Mas devido à manutenção das cores azul e branco, o clube não conseguia atrair os torcedores dos extintos Atlético Operário, Metropol, Ouro Preto, Boa Vista e dos clubes das cores do uniforme. O estudo das cores realizado por Carlos Ernesto Lacombe, também o compositor do Hino do Clube, agradou a todos. Assim em 13 de maio de 1984, o Criciúma estreava e empatava em 2x2 contra o Joinville, o seu novo uniforme, nas cores Amarelo, preto e branco (uniforme atual). O amarelo representa a riqueza da região, o preto representa o carvão e o branco a cor que predominava em todos os clubes da região mineira.
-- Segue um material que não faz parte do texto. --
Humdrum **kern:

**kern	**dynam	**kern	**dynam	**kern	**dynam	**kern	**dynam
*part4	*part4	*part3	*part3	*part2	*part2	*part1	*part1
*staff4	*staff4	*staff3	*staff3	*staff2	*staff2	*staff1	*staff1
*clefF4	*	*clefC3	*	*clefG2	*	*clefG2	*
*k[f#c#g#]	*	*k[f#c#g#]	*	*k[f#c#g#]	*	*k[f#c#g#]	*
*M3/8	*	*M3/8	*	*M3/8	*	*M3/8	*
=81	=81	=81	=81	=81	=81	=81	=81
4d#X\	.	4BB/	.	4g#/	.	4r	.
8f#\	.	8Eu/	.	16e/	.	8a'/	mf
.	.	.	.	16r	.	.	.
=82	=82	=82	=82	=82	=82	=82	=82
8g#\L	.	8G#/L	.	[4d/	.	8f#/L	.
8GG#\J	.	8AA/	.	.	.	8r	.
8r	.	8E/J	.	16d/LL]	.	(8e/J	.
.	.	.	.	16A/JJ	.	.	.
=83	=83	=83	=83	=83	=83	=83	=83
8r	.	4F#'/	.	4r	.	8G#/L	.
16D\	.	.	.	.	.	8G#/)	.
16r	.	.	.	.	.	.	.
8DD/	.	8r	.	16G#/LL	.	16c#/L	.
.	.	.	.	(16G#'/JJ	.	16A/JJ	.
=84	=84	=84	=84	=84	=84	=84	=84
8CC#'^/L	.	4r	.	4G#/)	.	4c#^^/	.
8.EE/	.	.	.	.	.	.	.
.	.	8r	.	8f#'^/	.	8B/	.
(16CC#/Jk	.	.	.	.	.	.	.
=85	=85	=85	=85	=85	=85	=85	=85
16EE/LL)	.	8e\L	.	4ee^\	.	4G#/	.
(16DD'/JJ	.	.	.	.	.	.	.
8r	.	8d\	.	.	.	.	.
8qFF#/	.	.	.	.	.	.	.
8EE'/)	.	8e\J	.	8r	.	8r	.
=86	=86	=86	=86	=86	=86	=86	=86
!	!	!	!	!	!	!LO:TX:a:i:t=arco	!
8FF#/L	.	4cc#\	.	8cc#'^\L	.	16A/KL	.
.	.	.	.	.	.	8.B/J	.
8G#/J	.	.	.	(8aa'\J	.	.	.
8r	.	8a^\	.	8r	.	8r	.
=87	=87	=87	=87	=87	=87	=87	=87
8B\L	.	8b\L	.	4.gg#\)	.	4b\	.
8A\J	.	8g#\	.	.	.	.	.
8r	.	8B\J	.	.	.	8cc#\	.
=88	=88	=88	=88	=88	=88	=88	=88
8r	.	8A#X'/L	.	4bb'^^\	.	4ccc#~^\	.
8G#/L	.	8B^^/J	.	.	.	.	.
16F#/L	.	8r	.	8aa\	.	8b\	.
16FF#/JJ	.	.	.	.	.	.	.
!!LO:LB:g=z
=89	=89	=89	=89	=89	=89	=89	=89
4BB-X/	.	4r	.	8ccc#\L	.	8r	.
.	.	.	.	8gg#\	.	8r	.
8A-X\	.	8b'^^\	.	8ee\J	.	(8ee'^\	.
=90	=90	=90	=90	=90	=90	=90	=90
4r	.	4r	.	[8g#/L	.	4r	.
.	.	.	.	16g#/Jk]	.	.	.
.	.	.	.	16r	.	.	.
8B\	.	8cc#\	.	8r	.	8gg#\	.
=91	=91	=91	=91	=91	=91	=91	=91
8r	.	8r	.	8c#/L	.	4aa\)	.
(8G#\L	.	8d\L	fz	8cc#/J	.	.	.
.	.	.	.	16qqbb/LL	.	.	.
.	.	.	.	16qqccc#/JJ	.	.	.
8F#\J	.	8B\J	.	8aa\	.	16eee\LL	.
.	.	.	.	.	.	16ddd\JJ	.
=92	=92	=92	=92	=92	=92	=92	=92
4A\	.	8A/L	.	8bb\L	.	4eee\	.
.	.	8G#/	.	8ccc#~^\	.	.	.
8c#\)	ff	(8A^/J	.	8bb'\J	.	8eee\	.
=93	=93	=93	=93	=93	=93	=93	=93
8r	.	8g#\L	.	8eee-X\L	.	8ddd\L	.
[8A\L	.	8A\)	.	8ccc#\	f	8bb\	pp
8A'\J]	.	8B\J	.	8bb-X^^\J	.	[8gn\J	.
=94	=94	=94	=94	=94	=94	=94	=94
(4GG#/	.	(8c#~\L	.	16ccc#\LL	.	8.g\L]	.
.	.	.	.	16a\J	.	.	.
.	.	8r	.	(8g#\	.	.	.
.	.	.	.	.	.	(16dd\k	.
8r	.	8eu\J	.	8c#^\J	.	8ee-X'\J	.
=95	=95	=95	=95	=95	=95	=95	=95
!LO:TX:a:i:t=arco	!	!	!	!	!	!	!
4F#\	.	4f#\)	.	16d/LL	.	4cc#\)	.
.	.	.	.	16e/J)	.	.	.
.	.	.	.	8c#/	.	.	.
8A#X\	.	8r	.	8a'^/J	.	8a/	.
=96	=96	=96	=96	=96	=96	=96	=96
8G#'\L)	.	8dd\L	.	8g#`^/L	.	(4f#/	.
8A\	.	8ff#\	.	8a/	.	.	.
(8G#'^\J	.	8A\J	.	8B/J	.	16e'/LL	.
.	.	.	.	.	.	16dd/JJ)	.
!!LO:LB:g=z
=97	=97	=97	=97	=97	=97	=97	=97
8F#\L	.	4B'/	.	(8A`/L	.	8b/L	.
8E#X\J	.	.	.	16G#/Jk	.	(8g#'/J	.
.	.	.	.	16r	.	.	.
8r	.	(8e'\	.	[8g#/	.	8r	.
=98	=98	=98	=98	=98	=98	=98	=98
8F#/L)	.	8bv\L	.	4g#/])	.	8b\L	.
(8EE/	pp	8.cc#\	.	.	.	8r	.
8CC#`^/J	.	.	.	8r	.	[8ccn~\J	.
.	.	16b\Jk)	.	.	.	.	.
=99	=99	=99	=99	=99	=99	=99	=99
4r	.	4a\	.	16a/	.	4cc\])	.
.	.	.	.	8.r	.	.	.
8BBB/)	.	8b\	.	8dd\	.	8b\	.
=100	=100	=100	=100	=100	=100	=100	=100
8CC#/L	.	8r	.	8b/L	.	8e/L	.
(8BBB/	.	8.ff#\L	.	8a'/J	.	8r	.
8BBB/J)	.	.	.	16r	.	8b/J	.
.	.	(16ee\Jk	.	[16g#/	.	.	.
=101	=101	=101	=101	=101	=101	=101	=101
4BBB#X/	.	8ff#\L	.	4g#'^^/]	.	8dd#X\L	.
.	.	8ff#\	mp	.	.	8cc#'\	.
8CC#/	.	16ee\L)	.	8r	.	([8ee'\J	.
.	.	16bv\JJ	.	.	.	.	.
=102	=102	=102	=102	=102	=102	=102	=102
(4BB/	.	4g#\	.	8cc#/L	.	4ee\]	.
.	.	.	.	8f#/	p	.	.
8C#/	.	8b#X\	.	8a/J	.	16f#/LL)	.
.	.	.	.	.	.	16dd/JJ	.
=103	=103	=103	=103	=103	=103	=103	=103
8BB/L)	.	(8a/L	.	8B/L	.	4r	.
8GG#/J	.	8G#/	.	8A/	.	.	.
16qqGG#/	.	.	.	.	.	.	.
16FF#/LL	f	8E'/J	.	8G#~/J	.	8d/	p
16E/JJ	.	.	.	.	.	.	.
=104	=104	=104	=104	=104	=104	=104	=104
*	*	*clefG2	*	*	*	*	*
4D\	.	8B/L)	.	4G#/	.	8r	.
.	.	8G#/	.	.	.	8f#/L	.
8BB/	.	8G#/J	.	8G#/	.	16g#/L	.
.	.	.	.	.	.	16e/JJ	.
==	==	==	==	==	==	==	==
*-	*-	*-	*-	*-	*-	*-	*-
Na ocasião também foi mostrado o novo distintivo do clube. O Criciúma já no seu primeiro ano de vida conquistava o vice-campeonato, perdendo na decisão para o Joinville. O primeiro amistoso com equipe de grande expressão do Futebol Nacional aconteceu no dia 25 de fevereiro de 1982, contra o Flamengo que acabara de conquistar o título de Campeão Mundial no Japão. O time carioca compareceu completo com Zico, Júnior, Adílio, entre outros. O jogo terminou com a vitória do Criciúma por 4x2. O Criciúma atuou com: Zé Carlos, Assis, Eduardo, Larry e Álvaro; Edmar, Luiz Freire e Paulinho; Mica (Naldo), Vargas (Dagoberto) e Anchieta (Rodrigues). Os gols foram assinalados por Vargas (2), Luiz Freire e Naldo.